A produção de papel pode acabar amanhã no mundo, que eu ainda conseguiria suprir as minhas necessidades de cadernos assim como as de um pequeno ou até médio país, talvez uma Espanha ou, quem sabe, uma Alemanha -- mais milhão menos milhão de cidadãos, ansiosos por deixarem aos vindouros as respetivas memórias cuidadosamente curadas. Japão, não prometo, que os nipónicos gostam pelo menos tanto de papel de escritas como eu; Índia ou China, não, de todo, que a minha capacidade de armazenamento não chega para tanto. Ah, vontade, sim, mas vontade não se traduz facilmente em volumetria de espaço disponível.

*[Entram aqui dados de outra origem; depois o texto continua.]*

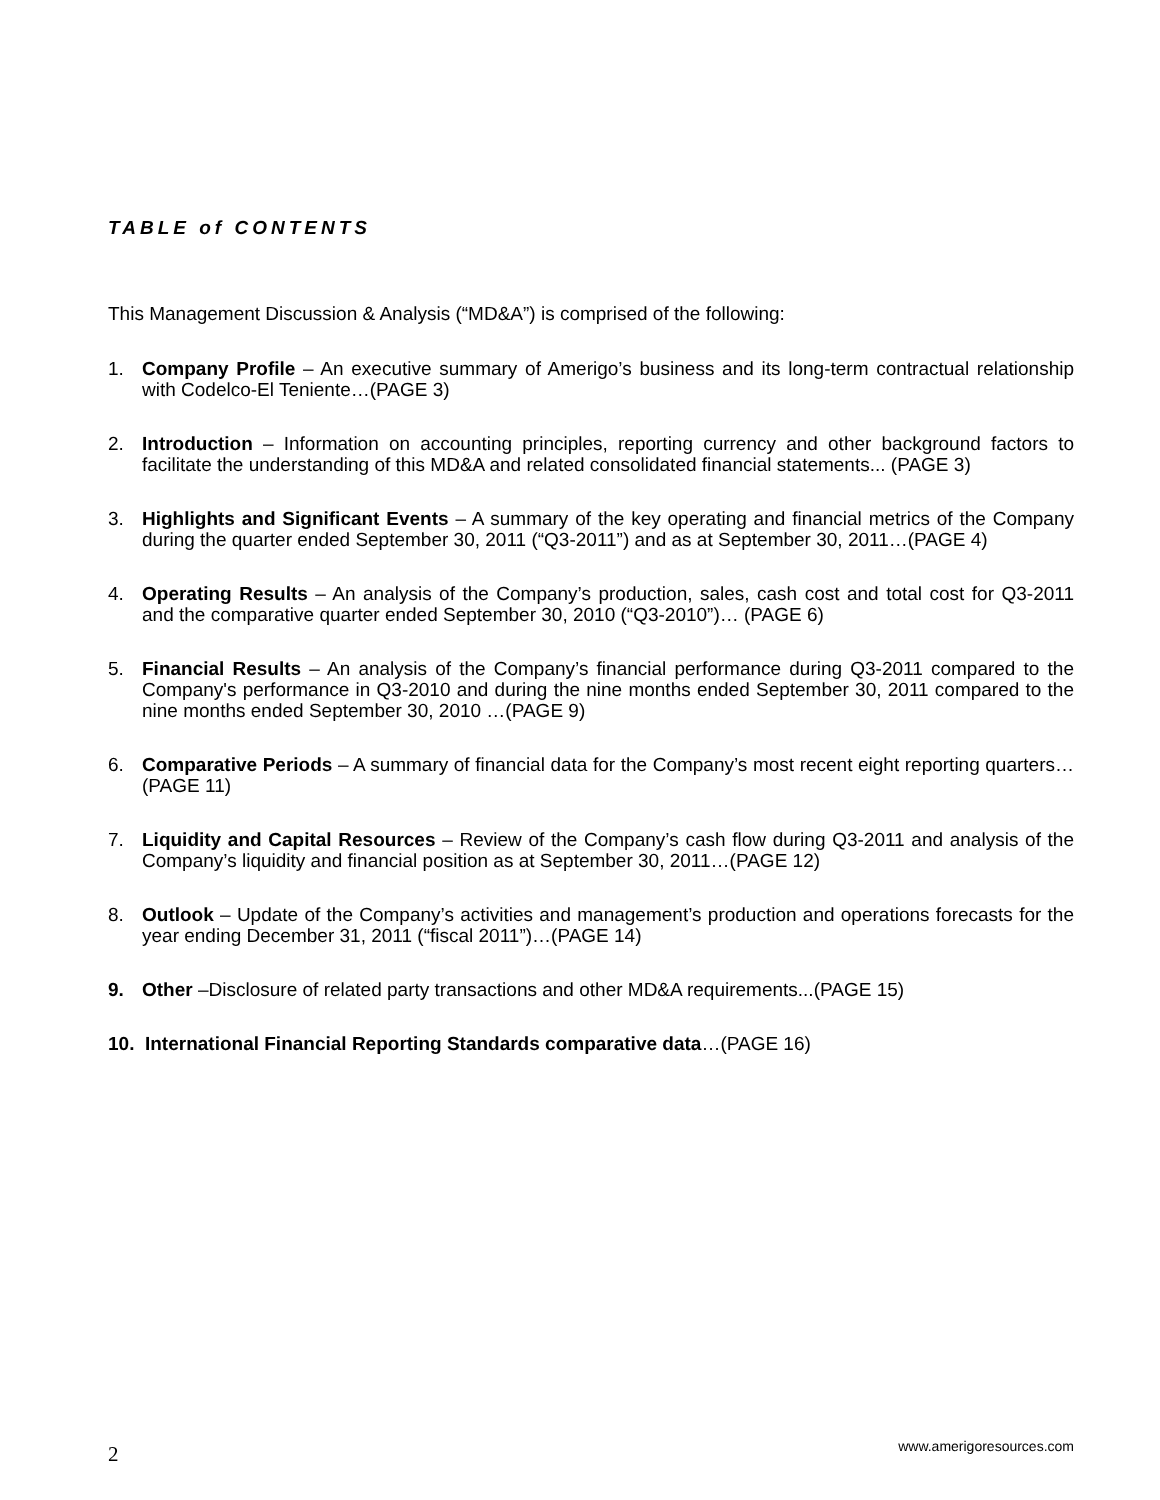TABLE of CONTENTS
This Management Discussion & Analysis (“MD&A”) is comprised of the following:
1. Company Profile – An executive summary of Amerigo’s business and its long-term contractual relationship with Codelco-El Teniente…(PAGE 3)
2. Introduction – Information on accounting principles, reporting currency and other background factors to facilitate the understanding of this MD&A and related consolidated financial statements... (PAGE 3)
3. Highlights and Significant Events – A summary of the key operating and financial metrics of the Company during the quarter ended September 30, 2011 (“Q3-2011”) and as at September 30, 2011…(PAGE 4)
4. Operating Results – An analysis of the Company’s production, sales, cash cost and total cost for Q3-2011 and the comparative quarter ended September 30, 2010 (“Q3-2010”)… (PAGE 6)
5. Financial Results – An analysis of the Company’s financial performance during Q3-2011 compared to the Company's performance in Q3-2010 and during the nine months ended September 30, 2011 compared to the nine months ended September 30, 2010 …(PAGE 9)
6. Comparative Periods – A summary of financial data for the Company’s most recent eight reporting quarters…(PAGE 11)
7. Liquidity and Capital Resources – Review of the Company’s cash flow during Q3-2011 and analysis of the Company’s liquidity and financial position as at September 30, 2011…(PAGE 12)
8. Outlook – Update of the Company’s activities and management’s production and operations forecasts for the year ending December 31, 2011 (“fiscal 2011”)…(PAGE 14)
9. Other –Disclosure of related party transactions and other MD&A requirements...(PAGE 15)
10. International Financial Reporting Standards comparative data…(PAGE 16)
2 www.amerigoresources.com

Também teria capacidade de abastecer de canetas, esferográficas, tinteiros e tudo o que possa deixar marcas vivas ou ténues no dito papel o país feliz contemplado pelo meu tesouro de folhas alvas. Agora, em especial, que descobri fornecedores do outro lado do mundo que são capazes de entregar em menos tempo do que eu mudo de ideias, todos os formatos necessários -- e tantos o são. Pois existe uma porção de A, do 6 ao 4 (até A3, para a impressora, mas isso noutra secção), de B, idem, e até de H, que também os há (como o H5, uma espécie de A5 tratado a Ozempic). Ou todas as cargas de caneta, e variações de formulações de tinta. Gosto dos cadernos cosidos mais do que dos agrafados, e gosto das folhas creme mais do que das brancas. Das capas de cartão kraft, dos cantos arredondados, que estejam sempre à distância de um impulso de escrita, ainda que seja, como é, na maioria das vezes, uma minudência inconsequente. Hão-de faltar-me as palavras antes que me falte o papel. E é assim que deve ser. Ou não, leitora?

9 comentários:

  1. O Xilre tem uma verdadeira admiração por tudo relacionado a cadernos, canetas e papel, valorizando cada detalhe, desde os formatos até as preferências da capa e cor das folhas. É interessante como eu também sou uma obcecada por esse universo de papel e escrita.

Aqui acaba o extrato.